Talk to LaunchDarkly for specifics, but in practice teams layer AI Configs on top of their existing feature management investment so AI and non-AI changes share one release surface.

  • Core / Growth-style plans: Best for product and engineering teams needing reliable feature flags, basic AI Configs, and progressive rollouts.
  • Enterprise-style plans: Best for larger orgs needing advanced governance (custom roles, approvals, audit logs), higher-volume usage, AI-focused experimentation, and stricter compliance.

Frequently Asked Questions

How do we safely test a new prompt or model on just one customer segment?

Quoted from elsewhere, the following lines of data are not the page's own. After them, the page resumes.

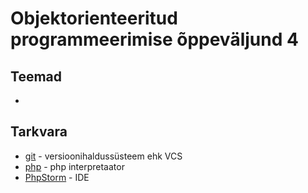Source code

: # Objektorienteeritud programmeerimise õppeväljund 4
## Teemad
*
## Tarkvara
* [git](https://git-scm.com/download/win) - versioonihaldussüsteem ehk VCS
* [php](http://php.net/) - php interpretaator
* [PhpStorm](https://www.jetbrains.com/phpstorm/) - IDE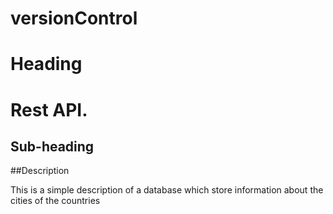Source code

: # versionControl <h1>Heading</h1>
# Rest API.      <h2>Sub-heading</h2>


##Description
<p> This is a simple description of a database which store information about the cities of the countries </p>


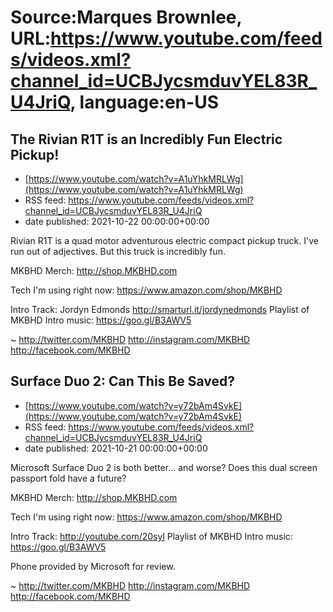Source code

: # Source:Marques Brownlee, URL:https://www.youtube.com/feeds/videos.xml?channel_id=UCBJycsmduvYEL83R_U4JriQ, language:en-US

## The Rivian R1T is an Incredibly Fun Electric Pickup!
 - [https://www.youtube.com/watch?v=A1uYhkMRLWg](https://www.youtube.com/watch?v=A1uYhkMRLWg)
 - RSS feed: https://www.youtube.com/feeds/videos.xml?channel_id=UCBJycsmduvYEL83R_U4JriQ
 - date published: 2021-10-22 00:00:00+00:00

Rivian R1T is a quad motor adventurous electric compact pickup truck. I've run out of adjectives. But this truck is incredibly fun.

MKBHD Merch: http://shop.MKBHD.com

Tech I'm using right now: https://www.amazon.com/shop/MKBHD

Intro Track: Jordyn Edmonds http://smarturl.it/jordynedmonds
Playlist of MKBHD Intro music: https://goo.gl/B3AWV5

~
http://twitter.com/MKBHD
http://instagram.com/MKBHD
http://facebook.com/MKBHD

## Surface Duo 2: Can This Be Saved?
 - [https://www.youtube.com/watch?v=y72bAm4SvkE](https://www.youtube.com/watch?v=y72bAm4SvkE)
 - RSS feed: https://www.youtube.com/feeds/videos.xml?channel_id=UCBJycsmduvYEL83R_U4JriQ
 - date published: 2021-10-21 00:00:00+00:00

Microsoft Surface Duo 2 is both better... and worse? Does this dual screen passport fold have a future?

MKBHD Merch: http://shop.MKBHD.com

Tech I'm using right now: https://www.amazon.com/shop/MKBHD

Intro Track: http://youtube.com/20syl
Playlist of MKBHD Intro music: https://goo.gl/B3AWV5

Phone provided by Microsoft for review.

~
http://twitter.com/MKBHD
http://instagram.com/MKBHD
http://facebook.com/MKBHD

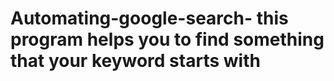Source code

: # Automating-google-search- this program helps you to find something that your keyword starts with 
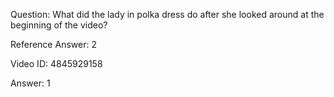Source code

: Question: What did the lady in polka dress do after she looked around at the beginning of the video?

Reference Answer: 2

Video ID: 4845929158

Answer: 1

Short Answer: Create multiple versions inside an AI Config, target the “new” version to a defined segment or percentage, and keep everyone else on the baseline until you’re confident.

Details:
Define an AI Config with both baseline and new versions (different prompts/models). Build a segment like beta_customers. In the AI Config rules:

  • If user in beta_customers → serve new version (optionally with a small percentage rollout).
  • Else → serve baseline.

Monitor performance and behavior with LLM observability and your app analytics. If metrics look healthy, increase the rollout or expand segment coverage. If not, switch the segment back to baseline in one click.


Can non-engineering teams change prompts and models without breaking production?

Short Answer: Yes—if they’re given the right roles and workflows, they can update prompts/models through the LaunchDarkly UI with approvals and audit logging.

Details:
Because prompts and models live as AI Configs in LaunchDarkly, product managers, AI ops, or content teams can propose changes without editing code. You can:

  • Use custom roles to control who can modify which AI Configs.
  • Require approvals for changes in production environments.
  • Use audit logs to see who changed what and when.

This allows non-engineers to iterate on prompts and models quickly, while engineering retains guardrails and observability to keep production safe.


Summary

To change prompts and models at runtime and roll those changes to a segment first, you:

  1. Move AI behavior into AI Configs instead of hard-coded strings.
  2. Fetch those configs at runtime through LaunchDarkly’s SDKs or API.
  3. Use targeting rules and segments to expose new prompts/models to a small, controlled audience.
  4. Pair rollouts with LLM observability and metrics to validate impact.
  5. Use approvals, policies, and automated rollback to keep changes safe—even when they ship at AI speed.

You end up with one control plane for AI and non-AI releases, and a way to improve AI behavior continuously without redeploys or 2am fire drills.